Now consider the following functions:
uint32_t *ptr;
void set_bottom_16_bits_and_advance_v1(uint16_t value)
{
((uint16_t)ptr)[IS_BIG_ENDIAN] = value;
ptr++;
}
void set_bottom_16_bits_and_advance_v2(uint16_t value)
{
((unsigned char*)ptr)[3*IS_BIG_ENDIAN] = value & 255;
((unsigned char*)ptr)[(3*IS_BIG_ENDIAN) ^ 1] = value >> 8;
ptr++;
}
void test1(unsigned n)
{
for (unsigned i=0; i<n; i++)
set_bottom_16_bits_v1(i);
}
void test2(unsigned n, int value)
{
for (unsigned i=0; i<n; i++)
set_bottom_16_bits_v2(value);
}
If a compiler given set_bottom_16_bits_and_advance_v1 and test1 were--even with type-based aliasing enabled--accommodate the possibility that it might modify an object of type uint32_t (since its execution makes use of a value of type uint32_t*), it would not need to allow for the possibility that ptr might hold its own address. If a compiler could not handle the possibility of the first function accessing a uint32_t without disabling type-based aliasing entirely, however, it would need to reload ptr on every iteration of the loop. Almost any compiler(*), with or without type-based aliasing analysis, which is given set_bottom_16_bits_and_advance_v1 and test2, however, would be required to reload ptr every time through the loop, reducing to zero any performance benefits type-based aliasing could have offered.

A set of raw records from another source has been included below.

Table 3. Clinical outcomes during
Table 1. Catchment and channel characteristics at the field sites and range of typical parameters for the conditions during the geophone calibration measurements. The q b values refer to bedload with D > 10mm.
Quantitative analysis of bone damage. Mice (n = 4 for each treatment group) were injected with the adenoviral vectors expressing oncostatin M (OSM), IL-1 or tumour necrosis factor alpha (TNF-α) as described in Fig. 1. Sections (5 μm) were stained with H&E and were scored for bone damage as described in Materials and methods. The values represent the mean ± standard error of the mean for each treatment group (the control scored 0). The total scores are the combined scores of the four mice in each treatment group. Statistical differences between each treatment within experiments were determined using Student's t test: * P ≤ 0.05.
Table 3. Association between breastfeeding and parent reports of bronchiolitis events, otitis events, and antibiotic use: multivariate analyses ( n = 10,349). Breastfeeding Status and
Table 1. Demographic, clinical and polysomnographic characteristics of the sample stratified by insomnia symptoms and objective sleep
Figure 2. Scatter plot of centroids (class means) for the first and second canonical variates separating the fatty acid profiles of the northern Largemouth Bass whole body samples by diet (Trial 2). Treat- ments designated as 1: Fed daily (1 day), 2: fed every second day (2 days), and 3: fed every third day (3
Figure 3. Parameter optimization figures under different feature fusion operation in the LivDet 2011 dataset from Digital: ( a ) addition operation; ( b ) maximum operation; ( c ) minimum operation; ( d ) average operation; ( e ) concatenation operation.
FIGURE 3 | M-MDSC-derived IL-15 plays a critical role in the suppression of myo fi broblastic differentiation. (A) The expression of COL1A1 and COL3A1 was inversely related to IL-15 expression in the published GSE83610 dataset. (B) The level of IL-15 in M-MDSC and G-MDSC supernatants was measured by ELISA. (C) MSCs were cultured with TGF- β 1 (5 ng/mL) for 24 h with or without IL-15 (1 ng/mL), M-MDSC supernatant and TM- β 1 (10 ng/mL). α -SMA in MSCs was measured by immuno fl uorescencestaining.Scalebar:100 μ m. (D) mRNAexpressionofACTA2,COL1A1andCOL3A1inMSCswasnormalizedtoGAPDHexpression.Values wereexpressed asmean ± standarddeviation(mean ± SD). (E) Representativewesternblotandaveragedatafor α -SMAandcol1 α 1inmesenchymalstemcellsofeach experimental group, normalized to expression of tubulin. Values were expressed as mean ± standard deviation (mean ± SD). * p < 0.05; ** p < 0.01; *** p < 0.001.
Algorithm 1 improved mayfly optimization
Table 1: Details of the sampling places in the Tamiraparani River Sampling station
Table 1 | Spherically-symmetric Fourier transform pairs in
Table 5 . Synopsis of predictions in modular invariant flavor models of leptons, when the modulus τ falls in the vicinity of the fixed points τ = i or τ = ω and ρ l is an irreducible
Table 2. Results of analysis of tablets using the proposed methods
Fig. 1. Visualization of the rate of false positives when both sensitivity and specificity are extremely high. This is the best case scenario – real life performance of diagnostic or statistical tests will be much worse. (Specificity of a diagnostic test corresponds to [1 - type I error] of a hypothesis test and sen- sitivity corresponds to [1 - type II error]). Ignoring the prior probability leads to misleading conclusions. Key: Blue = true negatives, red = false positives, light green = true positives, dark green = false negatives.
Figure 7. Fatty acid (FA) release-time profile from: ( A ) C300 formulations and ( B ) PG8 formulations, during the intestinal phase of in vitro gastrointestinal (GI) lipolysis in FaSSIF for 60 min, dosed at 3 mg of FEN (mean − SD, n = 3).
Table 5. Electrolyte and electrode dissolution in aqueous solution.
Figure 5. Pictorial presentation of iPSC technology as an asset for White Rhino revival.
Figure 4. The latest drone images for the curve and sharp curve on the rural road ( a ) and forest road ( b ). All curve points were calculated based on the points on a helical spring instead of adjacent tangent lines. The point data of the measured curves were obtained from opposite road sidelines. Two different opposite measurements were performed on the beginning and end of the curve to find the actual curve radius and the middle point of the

(*) The CompCert C dialect expressly disallows the use of character pointers, or any other pointer-to-integer type, to modify the values of stored pointer object, since making allowance for such accesses would not only degrade performance, but also make it essentially impossible to identify all corner cases that would need to be evaluated to guarantee that the behavior of a compiler's generated machine code will match the specified behavior of the source.